I married my husband as a last resort almost. I married him because it was easy. I married him  because I setteld. And now I regret it.

I don't want to leave him because I know it will crush him. That and he has threatened to try his hardest to make sure I lose everything, including my kids if we seperated. I feel stuck. I am not happy. I don't know what to do.




Posted by Anonymous on Oct. 24, 2013 at 2:33 PM
Replies (101-102):
Anonymous
by Anonymous 21 on Oct. 24, 2013 at 8:44 PM
Derp! I never said he was! There is our dh whom you treat like shit and your baby daddy. Where is your dd when you leave your husband to cheat then come back? Is she with you seeing all of this or do you leave her with your husband?

Quoting Anonymous:

What are yuo talking about? My daughter is not my husbands child.



Quoting Anonymous:

I just cannot believe how you can treat someone like dirt then have the balls to bitch about it?? You married him out of convenience then bitch about what he is lacking?
I CERTAINLY wouldn't respect someone that whores around and comes and goes. The sex would suck because you leave him to f*%k other men. You used him to take care of you and your dd because the "man" you claim to love didn't man up. You married him as a "last resort" so your baby daddy certainly didn't offer to marry you are take care of you or there wouldn't have been any reason to settle.
You are a selfish, self centered, awful person. Where was your kid when you were leaving to screw other men? Then coming back? Maybe she WOULD be better off with someone who is responsible and stable, you certainly aren't!! The fact that you leave to get some then come back means that no other man is knockng at your door for anything more than sex, they aren't willing to marry you and take care of your kid. 
You should leave him so he can find a woman worthy of him. You will never have a decent relationship unless you can put your needs and wants at the same level of your spouse. It would be wise to work on being a good mother them you can possibly find a man instead of mulitple men because you are chronically unhappy with whatever you have.  

Quoting Anonymous:

Okay the title is mean. I only put it to get your attention. But it is kind of true.


So, I am the girl who is torn between her husband and her daughter's father. And I've been texting and calling my daughter's father not about my daughter.

It may seem like I am a troll because of the way I word things or my e-tone but I am not. This is what I am really going through.

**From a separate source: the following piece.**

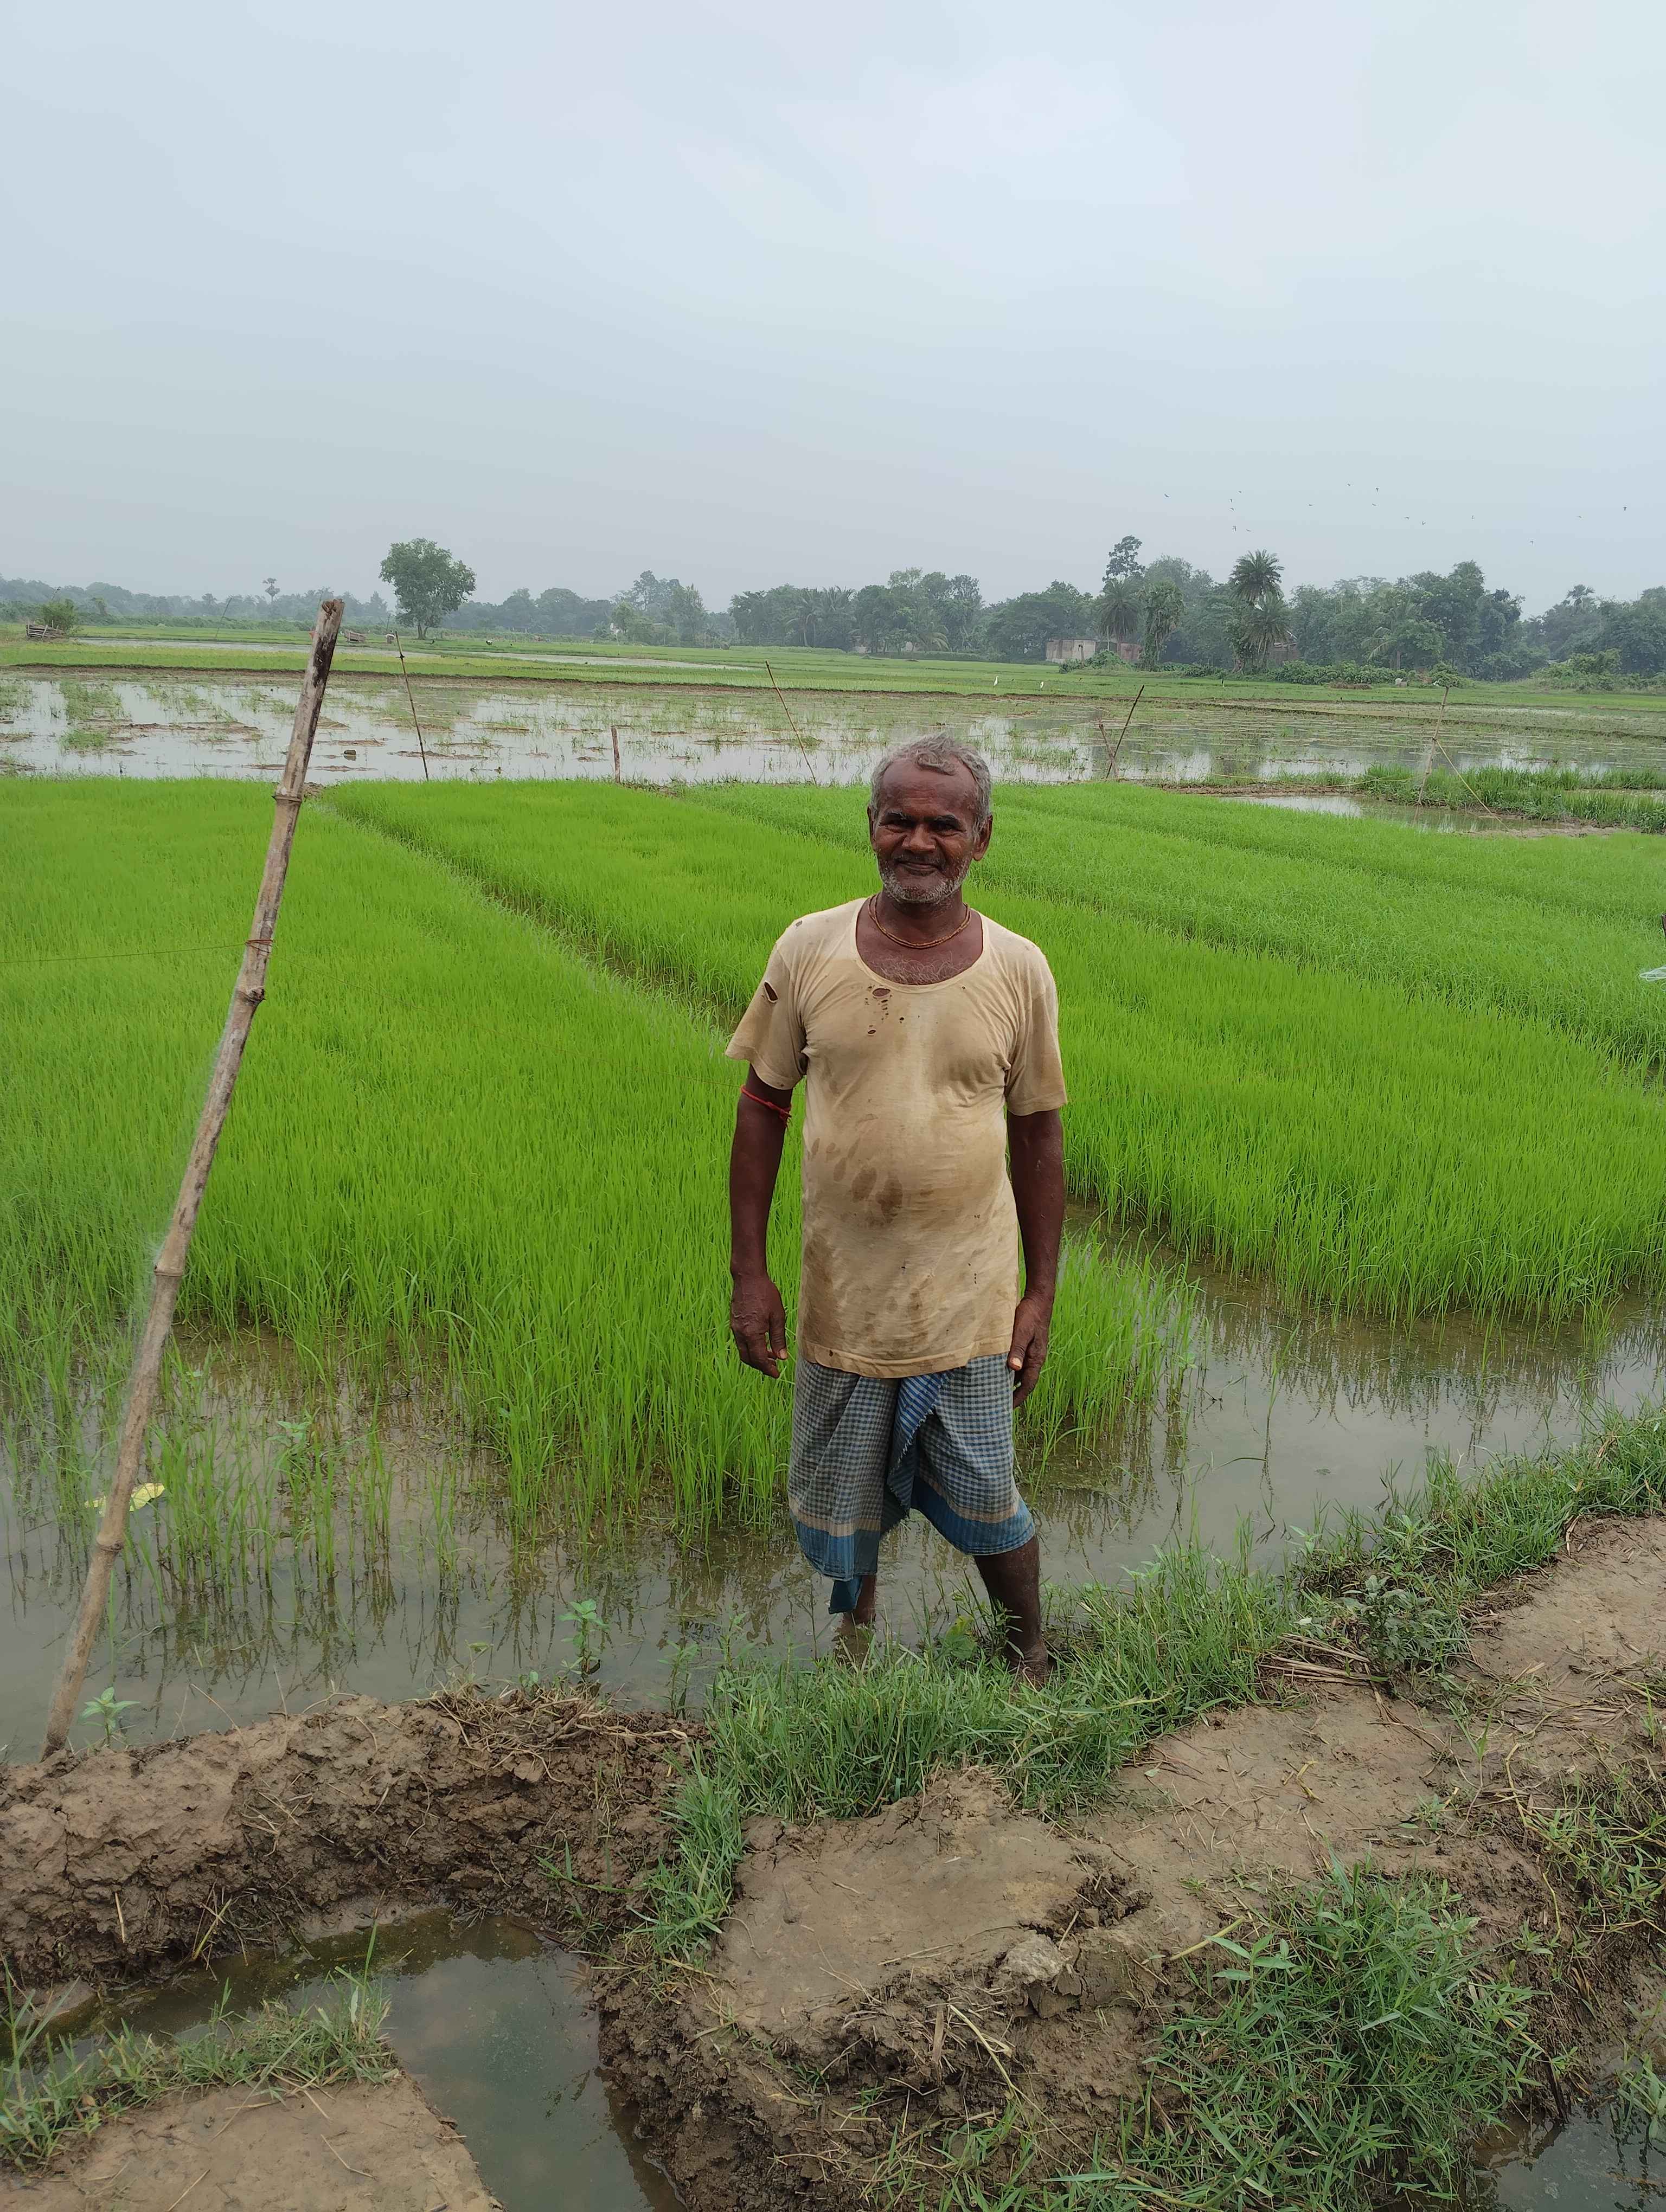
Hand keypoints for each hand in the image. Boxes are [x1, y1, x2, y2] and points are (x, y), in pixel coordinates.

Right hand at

Let me just explain something so you can better understand.

***

My husband and I have been together since our first year of highschool on and off. I knew him even before I knew my daughter's father. But he has always been the back up plan and he accepts that from me. I left him for so many men and whenever it didn't work out, I would go back to him. Time and time again. Over and over. I fell in love with him for loving me no matter what crap I pulled.

But I look down at him for not having a back bone. I look down at him for accepting my bullshit. After all the times he took me back, it is extremely hard for me to take him seriously. He is such a pushover but I LOVE him for loving me and that is the only reason. I feel like I made the biggest mistake marrying him becuase now I can't easily leave him. I thought he was the one which is why I married him until I realized I ONLY loved him because he loved me unconditonally. But he has no self esteem.

My daughters father however, I lost my virginty to him. I love him because of the way he makes me feel. I love him because he accepts me for who I am. He never forces me into doing anything I don't want to do unlike me husband who is trying to mold me into this housewife. I love him because he has a great sense of humor. I love him because he is a great father. I love him because the sex was SO good. I can go on and on but the point is. I love him for more than JUST loving me.

I married my husband as a last resort almost. I married him because it was easy. I married him  because I setteld. And now I regret it.

I don't want to leave him because I know it will crush him. That and he has threatened to try his hardest to make sure I lose everything, including my kids if we seperated. I feel stuck. I am not happy. I don't know what to do.








Anonymous
by Anonymous 25 on Oct. 24, 2013 at 8:46 PM

You don't love him....He doesn't really love you....What could go wrong?